About Asda

Asda through the years - a story of innovation and saving you money

1920s – 1950s
A group of Yorkshire farmers were responsible for writing the first chapter in the history of Asda when they formed Hindell’s Dairies in the 1920s. After a successful period which saw them expand and diversify the company was floated in 1949 as Associated Dairies and Farm Stores Ltd.

At the same time the American GEN group arrived in the UK with the idea of opening large stores filled with separate stores. The idea failed to catch the imagination of British shoppers and GEN was soon looking to sell its UK holding.

1950s – 1960s
In 1958 two brothers, Peter and Fred Asquith, opened a supermarket in Pontefract and within five years they had a chain of self-service supermarkets – Queen’s Supermarkets – that proved hugely popular. They offered “Permanent Reductions” and 8pm opening on Fridays – and there were often queues of customers round the block. The Asquiths worked 18-hour days to meet demand but, despite their success, the brothers needed more financial backing to expand.

the first purpose built Asda supermarket

In 1965 Associated Dairies and Asquiths did a deal to merge and create Asda Stores Ltd – the name being a marriage of the two parties: Asquith + Dairies. The new company bought the GEM chain in 1965, relaunching the stores in the Asda Queen’s name.

After Associated Dairies bought out the Asquith Brothers in 1968 the Asda name was owned by just one company.


The 1970s were successful years with new stores opening and some high profile acquisitions being made, including Allied Retailers and a number of Gateway stores. By the end of the decade business was booming and Asda was selling everything from baked beans to motor cars!

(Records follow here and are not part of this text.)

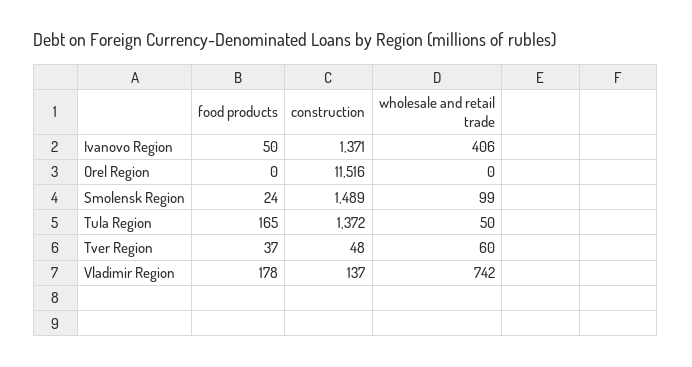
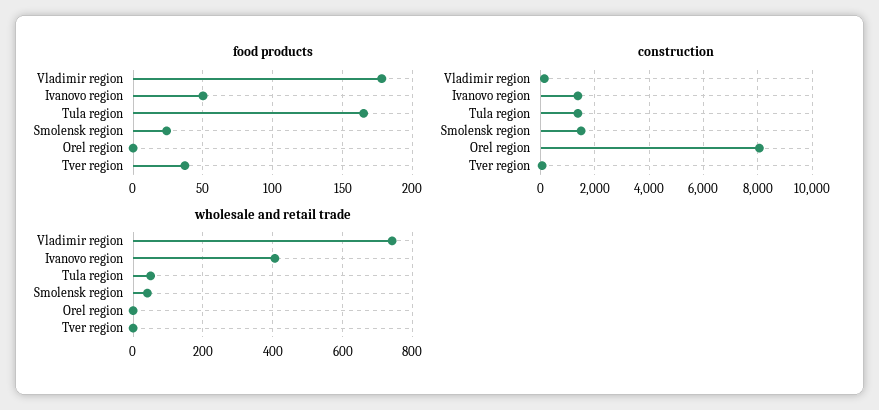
  {
    "food products": {
      "Ivanovo Region": 50,
      "Orel Region": 0,
      "Smolensk Region": 24,
      "Tula Region": 165,
      "Tver Region": 37,
      "Vladimir Region": 178
    },
    "construction": {
      "Ivanovo Region": 1371,
-     "Orel Region": 11516,
+     "Orel Region": 8000,
      "Smolensk Region": 1489,
      "Tula Region": 1372,
      "Tver Region": 48,
      "Vladimir Region": 137
    },
    "wholesale and retail trade": {
      "Ivanovo Region": 406,
      "Orel Region": 0,
-     "Smolensk Region": 99,
+     "Smolensk Region": 40,
      "Tula Region": 50,
-     "Tver Region": 60,
+     "Tver Region": 0,
      "Vladimir Region": 742
    }
  }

The famous Asda price TV ads featuring customers tapping their pockets were first screened in 1977, and soon the iconic Asda “pocket tap” became synonymous with saving money. Many celebrities appeared in the ads tapping their pockets – including Julie Walters, Hattie Jaques and Leonard Rossitor.

Asda in the 1970s

Times were hard during the 1980s but there were still success stories, such as the creation of the George Davis Partnership which led to George clothing being introduced into 65 Asda stores in 1989.

Asda’s recovery began with the appointment of Archie Norman and Allan Leighton who in 1991 set out an ambitious plan for turning things around – at the heart of which was a focus on restoring value to the heart of the Asda brand, revolutionising internal communications and promoting colleague involvement.

The plan was a success and customers soon began returning to a revitalised Asda that had returned to its roots with its promise of saving you money every day.

In June 1999, now a successful company once more, Asda was bought by Wal-Mart Stores Inc. and became part of the world’s biggest and best retailer.

During a busy decade of growth a number of new areas were added to the Asda business.

Asda Living stores began popping up across the UK and Asda.com and the non-food online business Asda Direct were launched along with Asda Financial Services and a host of own label brands. The Asda Home Shopping service was also expanding rapidly.

Asda continues to grow and with the launch of more than 100 new local Asda Supermarkets we’re bringing everyday low prices closer to home. By August 2011 there were 523 Asda stores with many more on their way.